Copy out the passage on what makes a good workplace word for word, in full.

PASSAGE SHOWN:

════════

Then I ask what they like in the job and what they don't like, how they work,
what is boring and what is not, why they stay / why they would leave.

#2 continuous improvement : I want everyone to be concerned by documentation,
automation, best practices, fixing root cause of issues rather than
consequences. I want to work with people who have sufficient balls to say 'No'
to stupid orders and take the time to improve something rather than using
quick and dirty solutions. I want to see rights decisions being taken.

#3 focus: a good place to work is a place where we can concentrate, and where
context switching and interruptions are avoided by everyone.

#4 flexibility, transparency and trust : I want to be able to work without
wasting too much time with processes, interruptions, lack of permissions etc.
a place where we can trust people enough to give them the ability to give
their best and have control on the how-to. everyone should be able to see the
important decisions. There should not be room for information hiding and
obscurity. People should be able to tell what is not ok without being afraid
to be fired

#5 strategy : a place where strategy is clear, everyone work together and have
a common language, a common set of best practices they follow, the know why
they do stuff, they are all aware of company decisions and strategy, why some
decisions are taken, and decisions make sense (no need to waste time and money
on useless process and tools that are counter productive)

════════

COLLECTED MATERIAL:

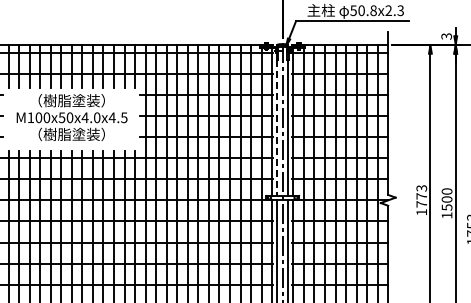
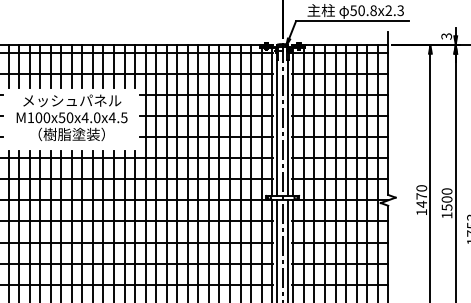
text at (72, 100): （樹脂塗装） -> メッシュパネル
line at (277, 127): dashed -> solid
text at (421, 196): 1773 -> 1470
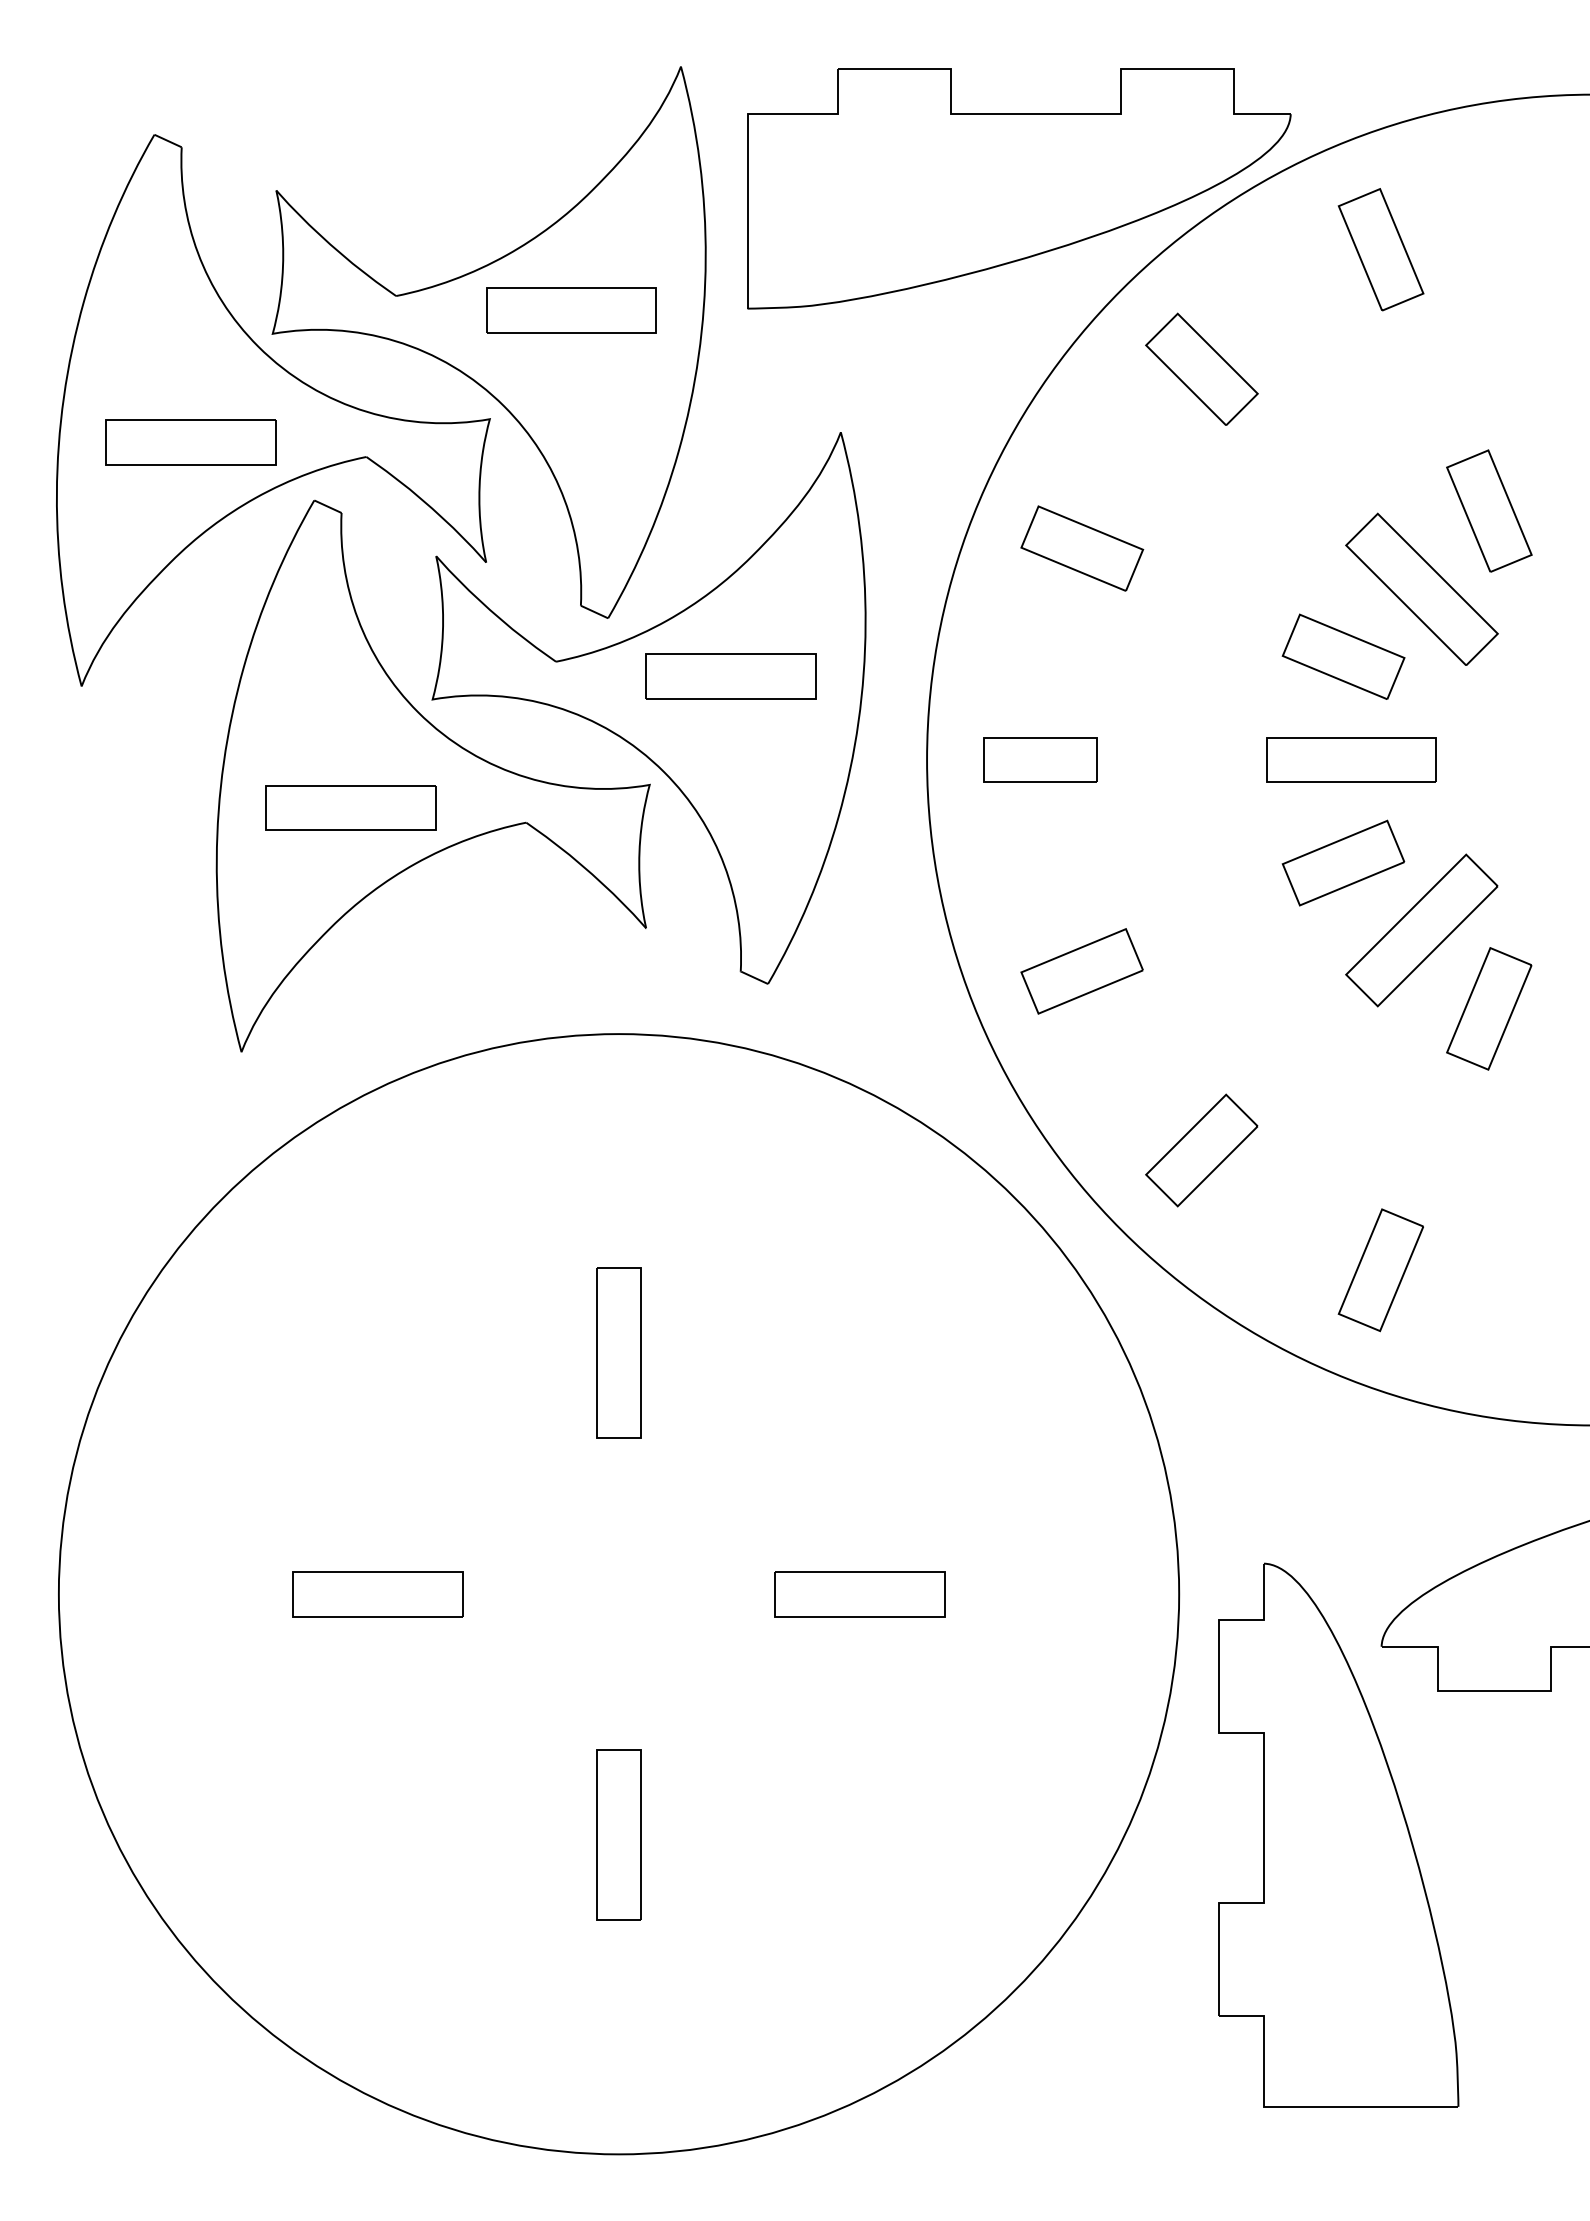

════════

COMPLETED EXERCISE:
Then I ask what they like in the job and what they don't like, how they work,
what is boring and what is not, why they stay / why they would leave.

#2 continuous improvement : I want everyone to be concerned by documentation,
automation, best practices, fixing root cause of issues rather than
consequences. I want to work with people who have sufficient balls to say 'No'
to stupid orders and take the time to improve something rather than using
quick and dirty solutions. I want to see rights decisions being taken.

#3 focus: a good place to work is a place where we can concentrate, and where
context switching and interruptions are avoided by everyone.

#4 flexibility, transparency and trust : I want to be able to work without
wasting too much time with processes, interruptions, lack of permissions etc.
a place where we can trust people enough to give them the ability to give
their best and have control on the how-to. everyone should be able to see the
important decisions. There should not be room for information hiding and
obscurity. People should be able to tell what is not ok without being afraid
to be fired

#5 strategy : a place where strategy is clear, everyone work together and have
a common language, a common set of best practices they follow, the know why
they do stuff, they are all aware of company decisions and strategy, why some
decisions are taken, and decisions make sense (no need to waste time and money
on useless process and tools that are counter productive)